**Images with localized body landmarks**
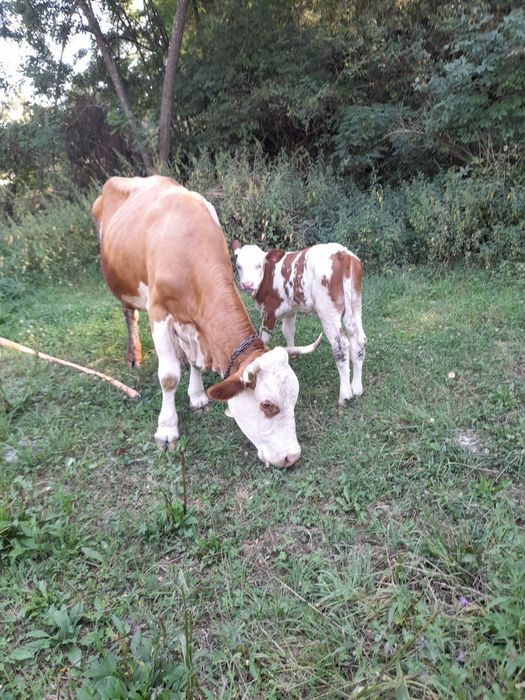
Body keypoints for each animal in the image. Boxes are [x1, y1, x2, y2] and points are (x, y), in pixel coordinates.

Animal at [92, 176, 320, 467]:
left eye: (295, 398)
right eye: (267, 405)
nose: (291, 457)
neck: (188, 246)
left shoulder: (196, 324)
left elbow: (195, 360)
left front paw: (198, 395)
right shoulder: (159, 311)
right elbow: (168, 377)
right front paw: (167, 429)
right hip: (123, 285)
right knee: (129, 315)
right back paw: (134, 355)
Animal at [232, 241, 366, 406]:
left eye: (258, 265)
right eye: (239, 266)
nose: (247, 284)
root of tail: (342, 253)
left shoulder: (269, 311)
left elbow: (264, 338)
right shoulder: (290, 310)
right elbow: (288, 331)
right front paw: (292, 355)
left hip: (328, 310)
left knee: (340, 346)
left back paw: (345, 395)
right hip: (355, 303)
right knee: (359, 340)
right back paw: (357, 387)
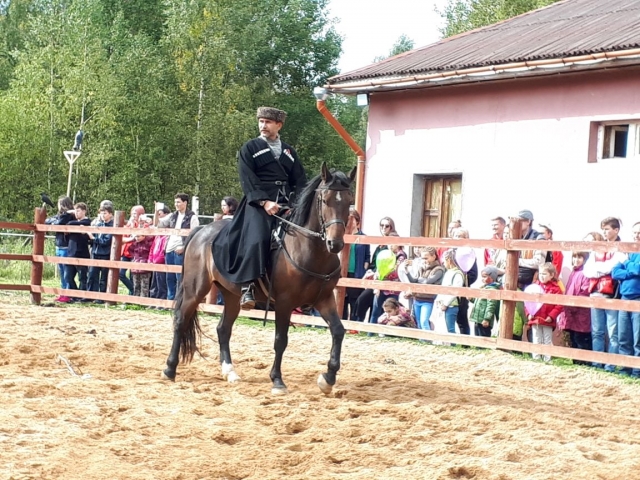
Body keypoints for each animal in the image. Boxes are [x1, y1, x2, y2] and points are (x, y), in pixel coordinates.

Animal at [162, 163, 356, 396]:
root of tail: (201, 230)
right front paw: (277, 380)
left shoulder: (324, 299)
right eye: (325, 200)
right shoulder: (284, 302)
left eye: (349, 201)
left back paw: (230, 372)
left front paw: (328, 378)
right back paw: (170, 369)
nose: (335, 243)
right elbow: (281, 340)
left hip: (231, 296)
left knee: (223, 329)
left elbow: (338, 331)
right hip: (195, 290)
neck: (307, 250)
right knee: (181, 321)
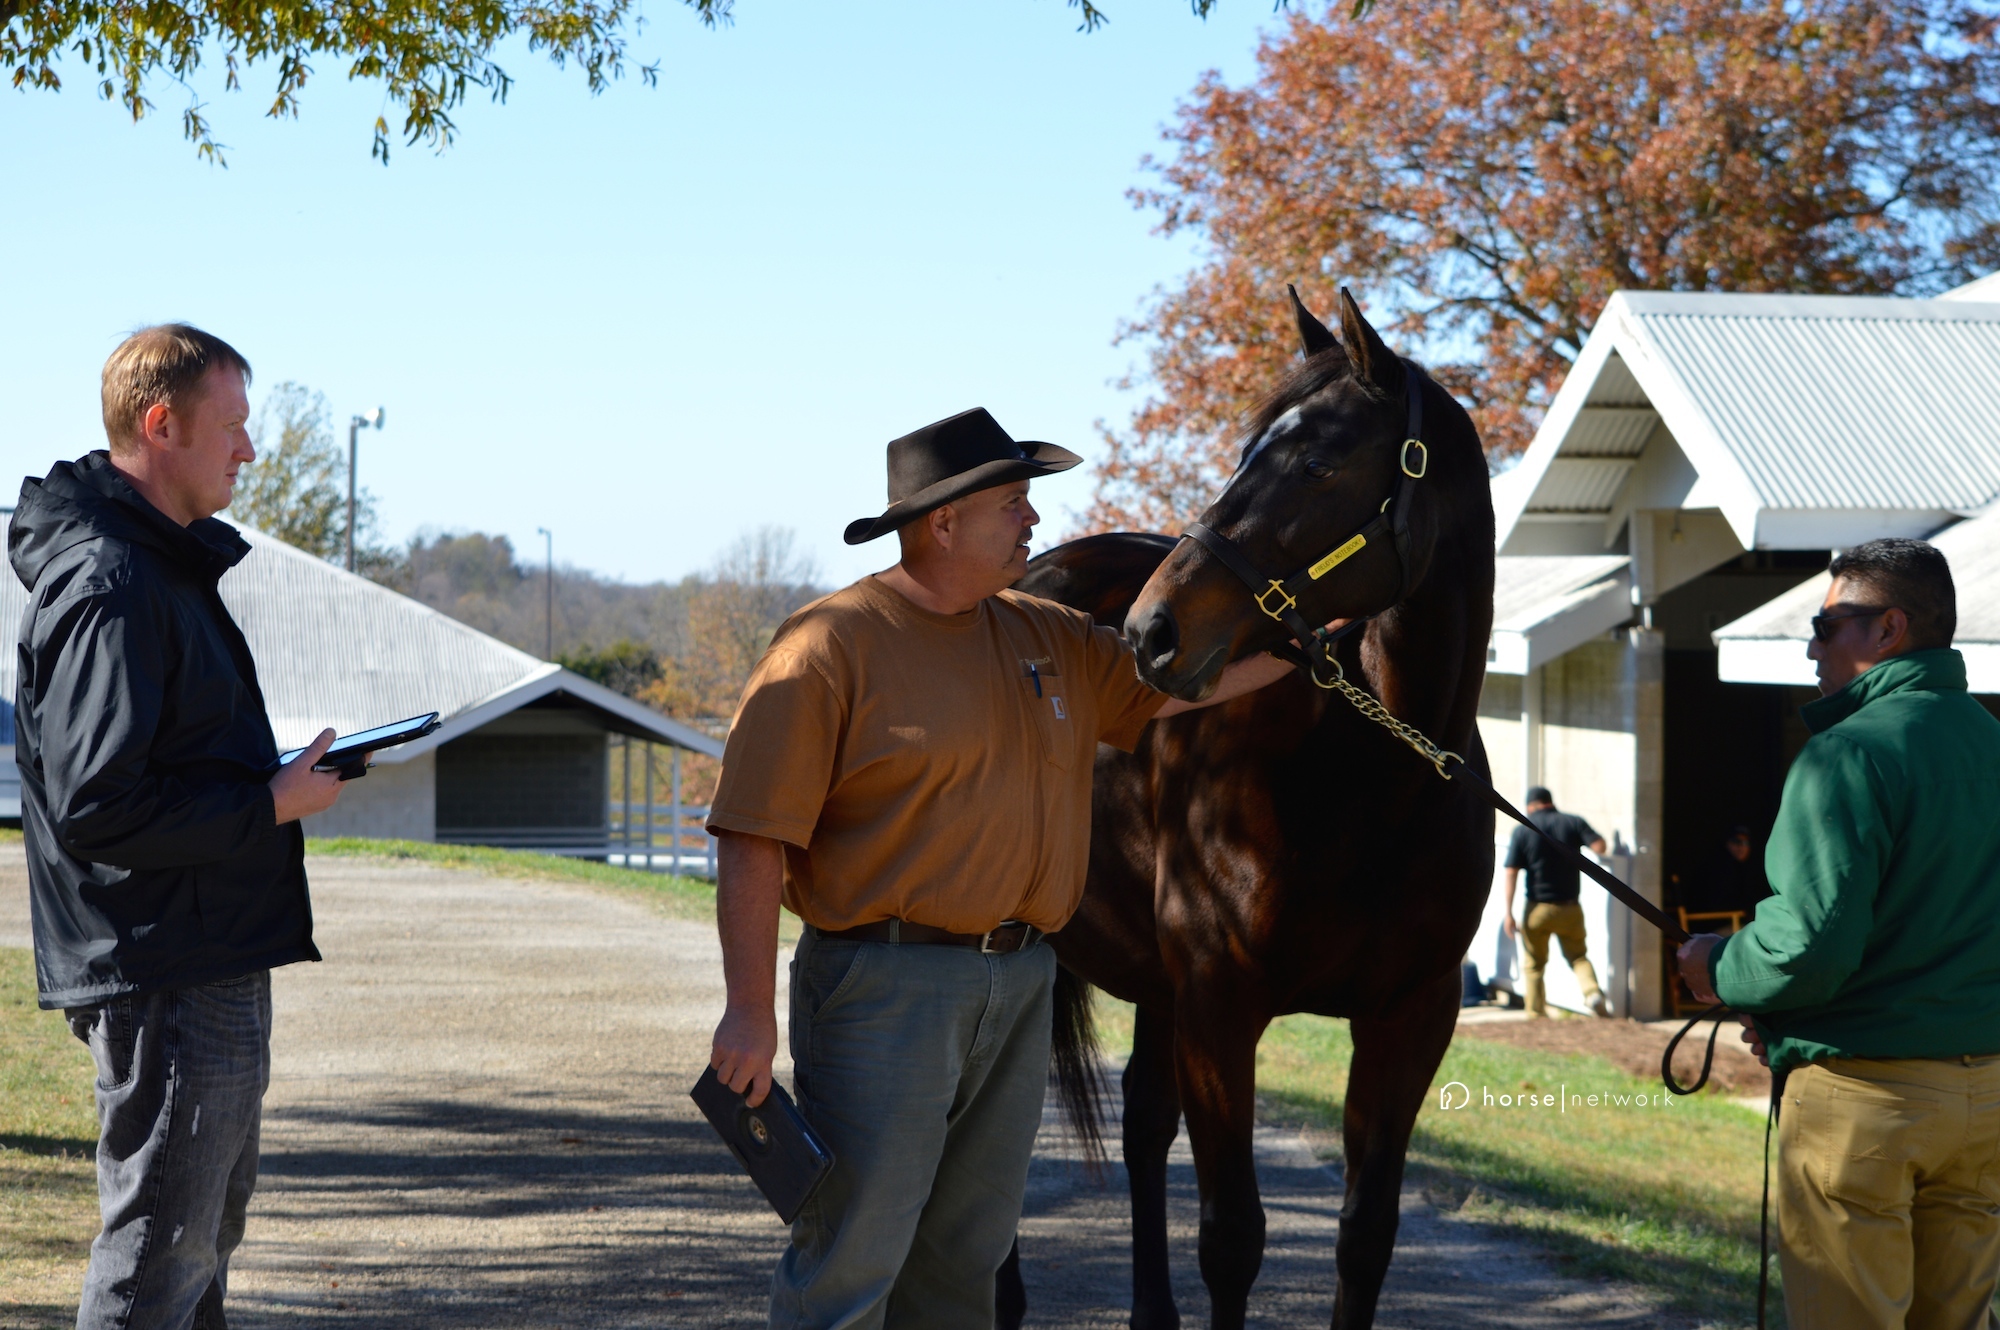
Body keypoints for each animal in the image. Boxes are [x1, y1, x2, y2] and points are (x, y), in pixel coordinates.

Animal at [1008, 294, 1496, 1328]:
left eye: (1317, 464)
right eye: (1242, 454)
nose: (1151, 633)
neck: (1372, 782)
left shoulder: (1409, 1018)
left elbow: (1365, 1236)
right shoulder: (1221, 1006)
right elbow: (1233, 1240)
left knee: (1144, 1122)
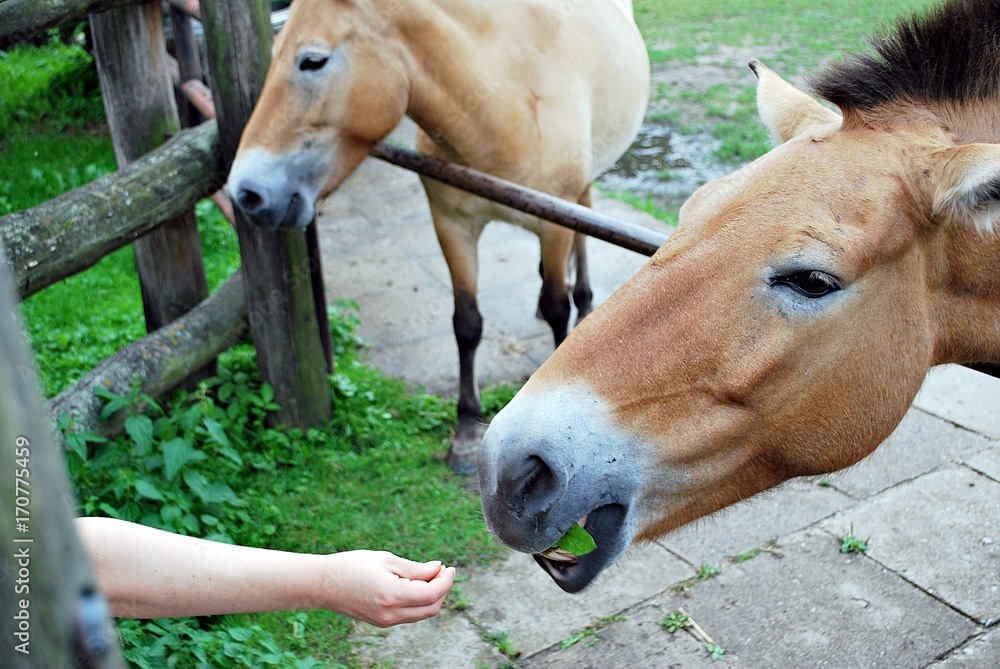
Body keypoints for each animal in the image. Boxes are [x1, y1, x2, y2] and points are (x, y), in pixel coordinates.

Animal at [227, 0, 648, 472]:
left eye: (312, 61)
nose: (245, 192)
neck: (507, 103)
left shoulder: (553, 224)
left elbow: (558, 307)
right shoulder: (451, 224)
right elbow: (466, 324)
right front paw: (464, 430)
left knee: (585, 223)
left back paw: (586, 296)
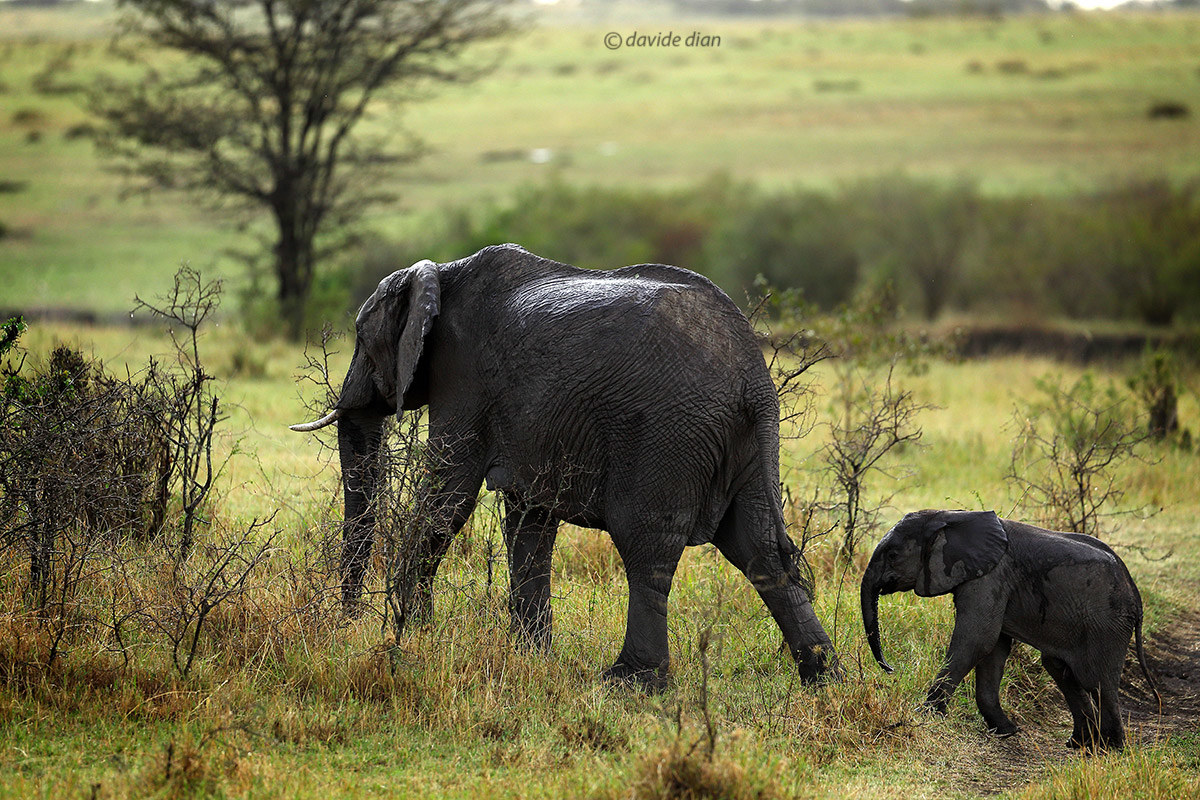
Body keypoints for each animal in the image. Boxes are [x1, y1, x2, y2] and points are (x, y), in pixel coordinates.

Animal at [291, 243, 841, 690]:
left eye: (362, 341)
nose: (348, 624)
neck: (442, 274)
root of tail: (753, 375)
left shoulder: (463, 379)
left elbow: (449, 497)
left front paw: (410, 638)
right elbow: (528, 519)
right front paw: (530, 658)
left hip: (669, 434)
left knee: (647, 545)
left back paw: (629, 684)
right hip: (744, 445)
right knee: (760, 549)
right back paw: (824, 678)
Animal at [861, 509, 1158, 751]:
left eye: (893, 556)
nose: (891, 670)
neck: (946, 516)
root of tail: (1135, 594)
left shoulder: (991, 576)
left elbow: (976, 639)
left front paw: (923, 715)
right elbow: (993, 648)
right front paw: (1008, 732)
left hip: (1107, 624)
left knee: (1097, 680)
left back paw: (1112, 748)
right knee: (1059, 668)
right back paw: (1079, 744)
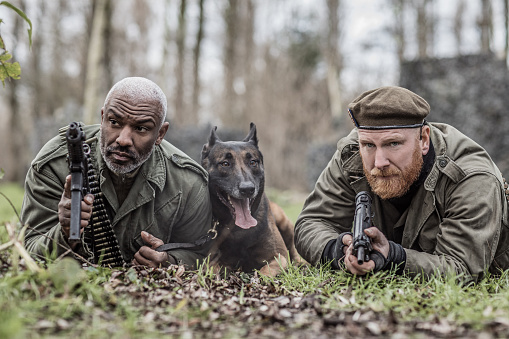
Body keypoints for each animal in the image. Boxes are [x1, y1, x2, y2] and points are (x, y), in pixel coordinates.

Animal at [199, 123, 302, 278]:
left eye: (253, 162)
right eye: (225, 163)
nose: (247, 189)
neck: (238, 229)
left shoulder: (279, 257)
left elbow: (265, 272)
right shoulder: (211, 260)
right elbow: (213, 268)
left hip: (284, 222)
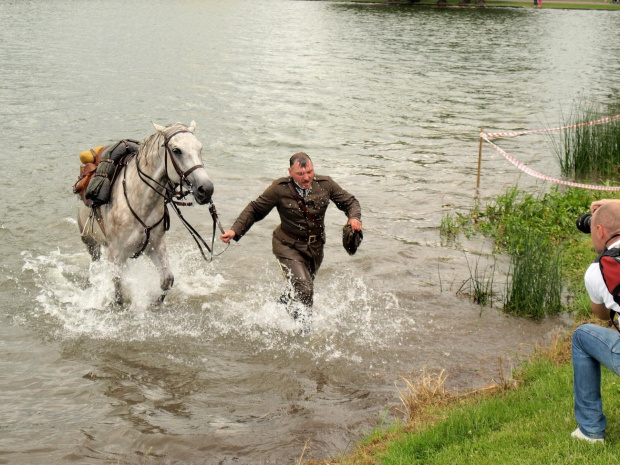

**Exercise prompt**
Please go line by line through the records above, copying each one that holds the string "knee".

**Answer section**
right knee: (129, 315)
left knee: (340, 346)
right knee: (359, 340)
left knee: (223, 329)
right knee: (181, 321)
left knee: (1144, 1122)
left knee: (585, 223)
left knee: (647, 545)
right knee: (760, 549)
left knee: (1097, 680)
right knee: (1059, 668)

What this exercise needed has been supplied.